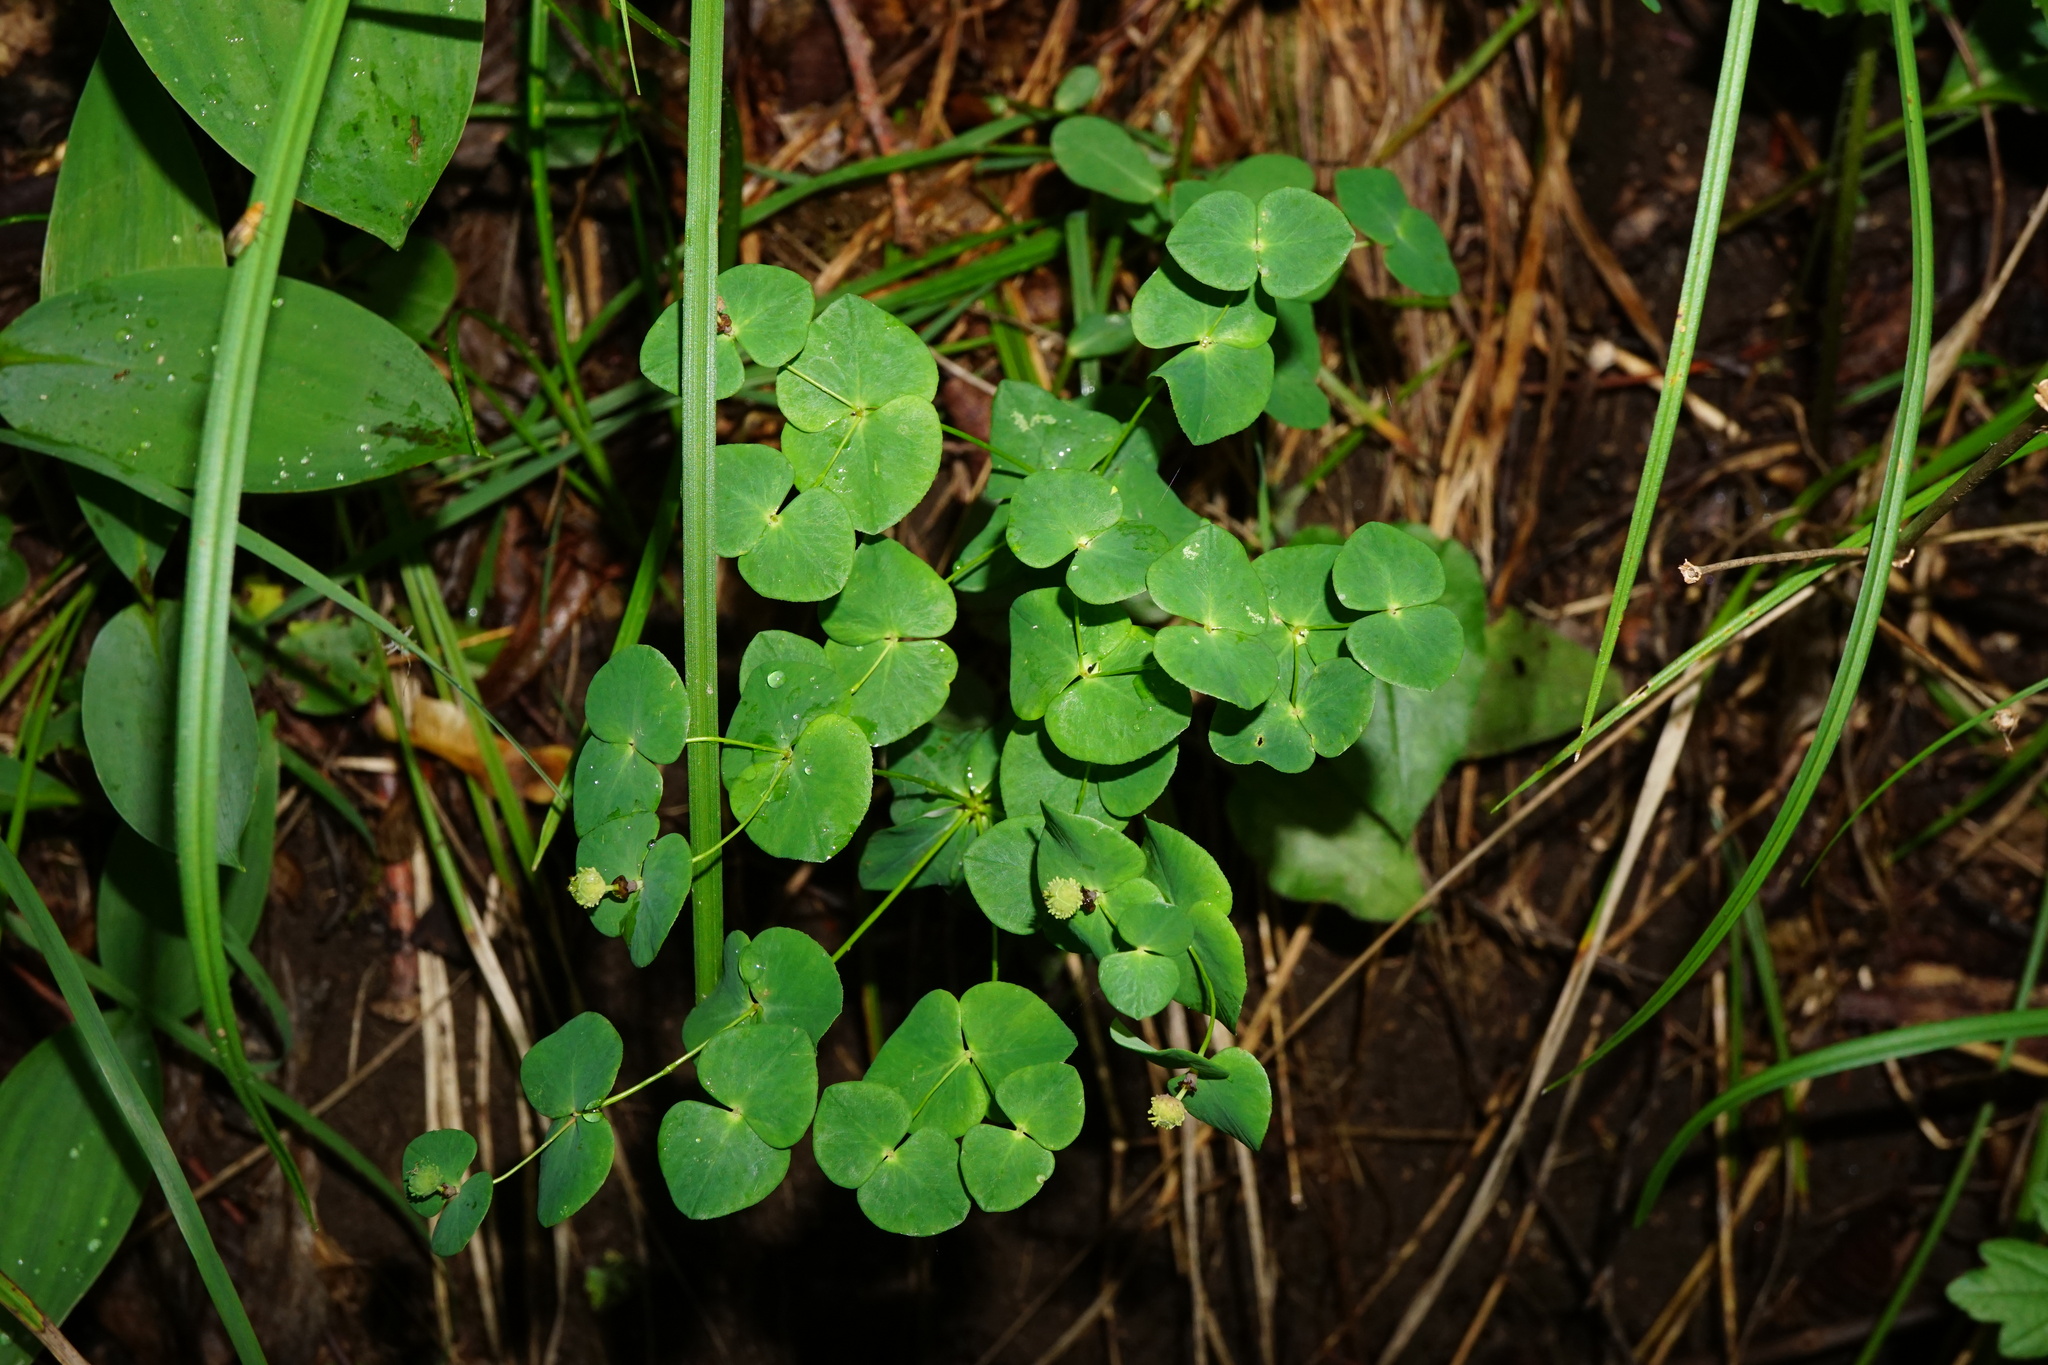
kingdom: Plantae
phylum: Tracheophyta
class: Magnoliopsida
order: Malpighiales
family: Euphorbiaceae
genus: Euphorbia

━━━━━━━━━━━━━━━━━━━━

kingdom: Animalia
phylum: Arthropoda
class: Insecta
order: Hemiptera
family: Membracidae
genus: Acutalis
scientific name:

━━━━━━━━━━━━━━━━━━━━

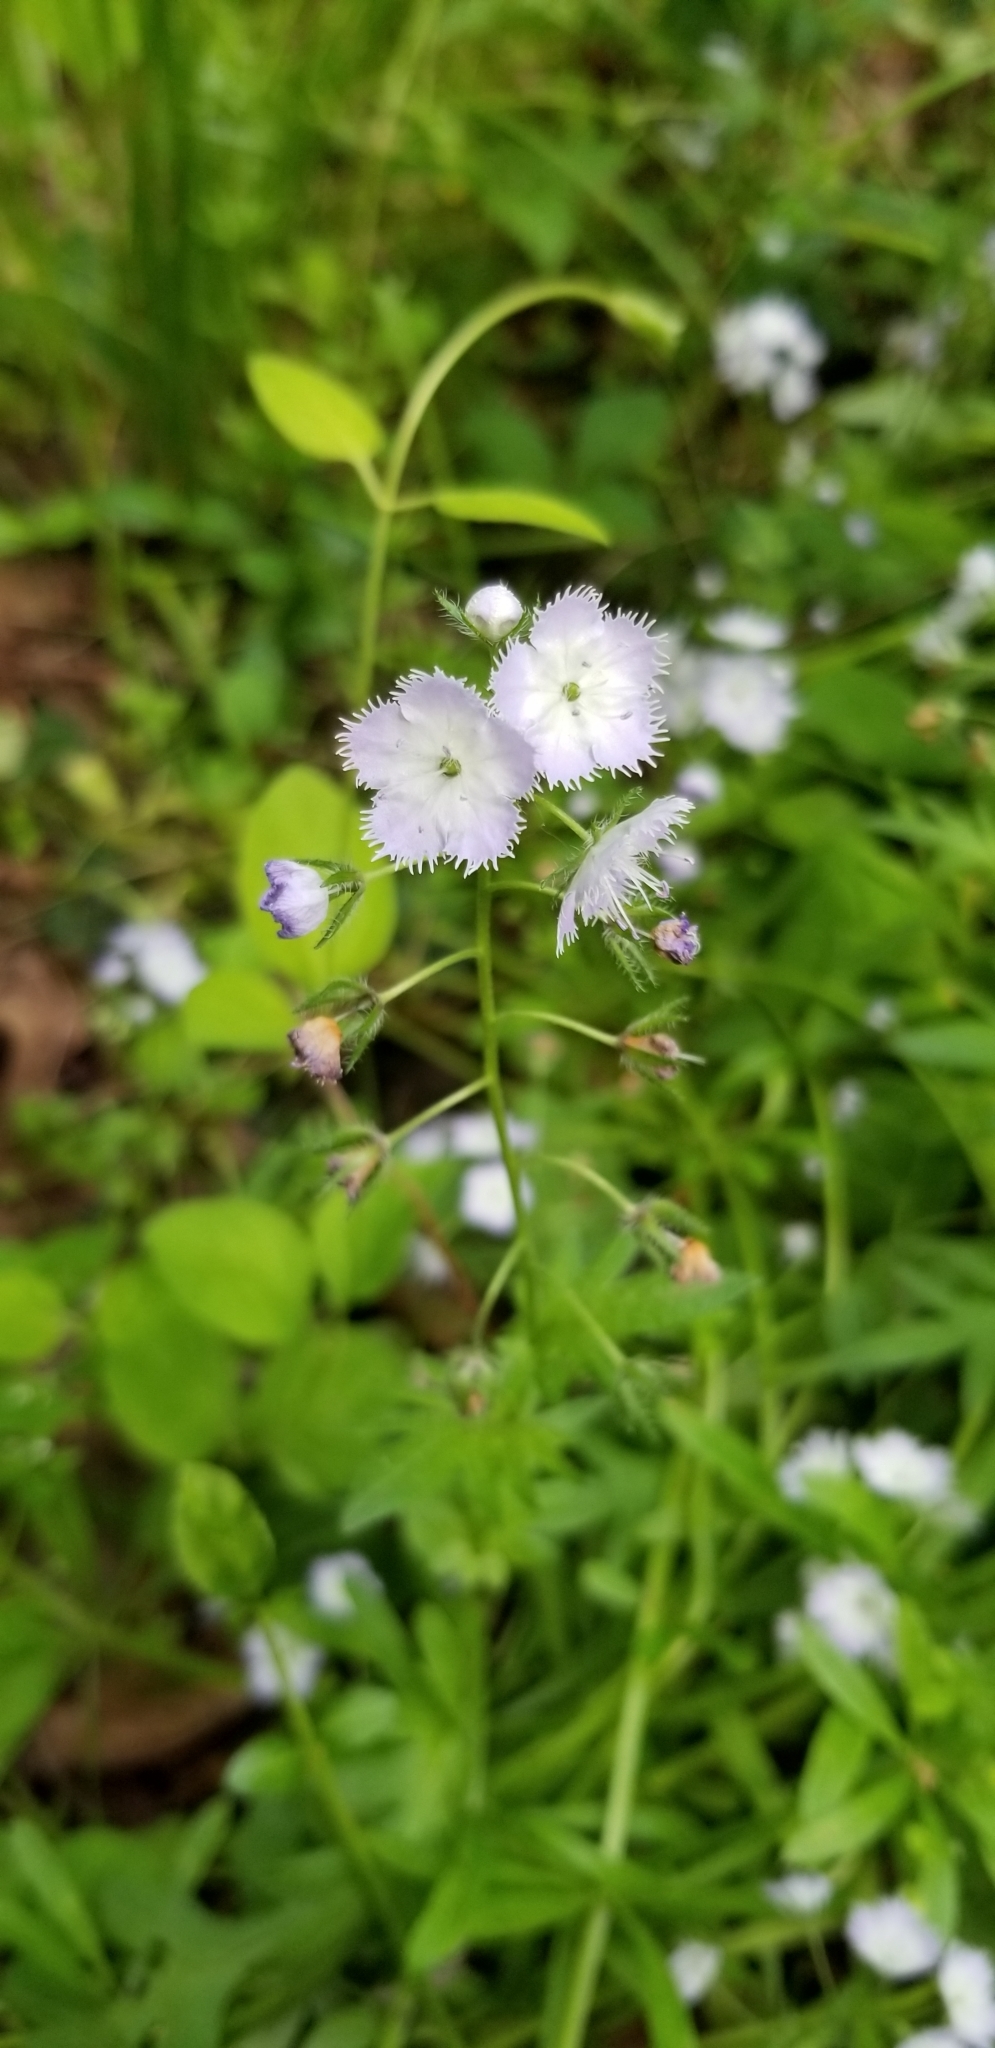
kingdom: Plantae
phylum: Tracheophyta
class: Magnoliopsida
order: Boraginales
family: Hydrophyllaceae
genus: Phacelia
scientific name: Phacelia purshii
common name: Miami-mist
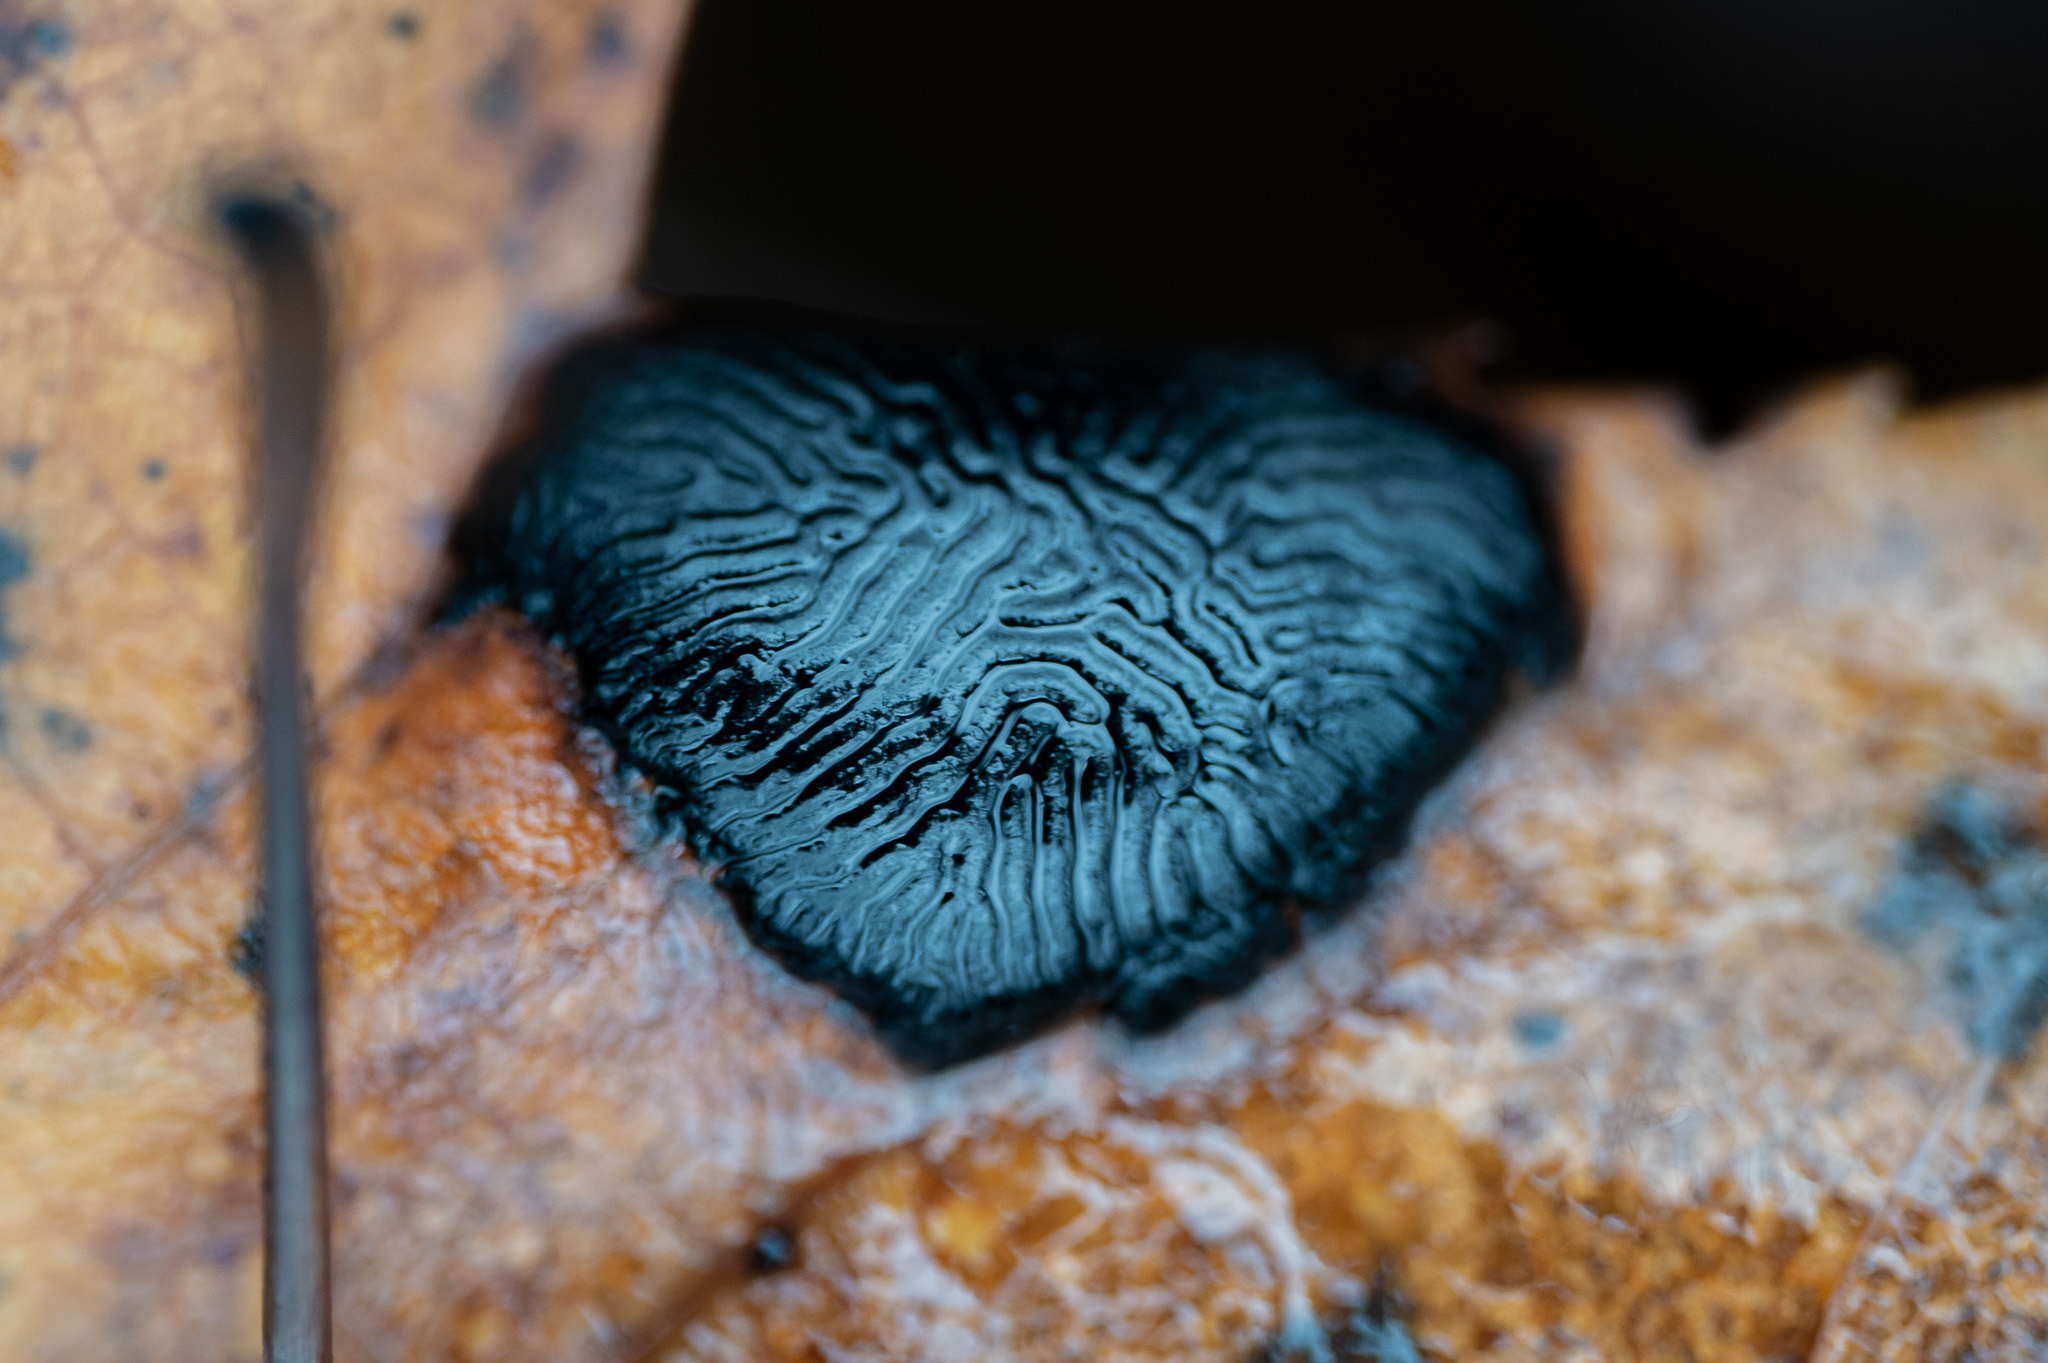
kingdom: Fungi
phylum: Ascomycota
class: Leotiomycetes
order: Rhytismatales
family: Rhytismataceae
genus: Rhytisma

━━━━━━━━━━━━━━━━━━━━

▶ YOUR OBJECTIVE:
Give the stretch of the data above from the line containing "common name: Miami-mist" through the line containing "genus: Rhytisma" as a numbered list, with blank lines omitted and the pictures left out.

▶ RIGHT ANSWER:
1. common name: Miami-mist
2. kingdom: Fungi
3. phylum: Ascomycota
4. class: Leotiomycetes
5. order: Rhytismatales
6. family: Rhytismataceae
7. genus: Rhytisma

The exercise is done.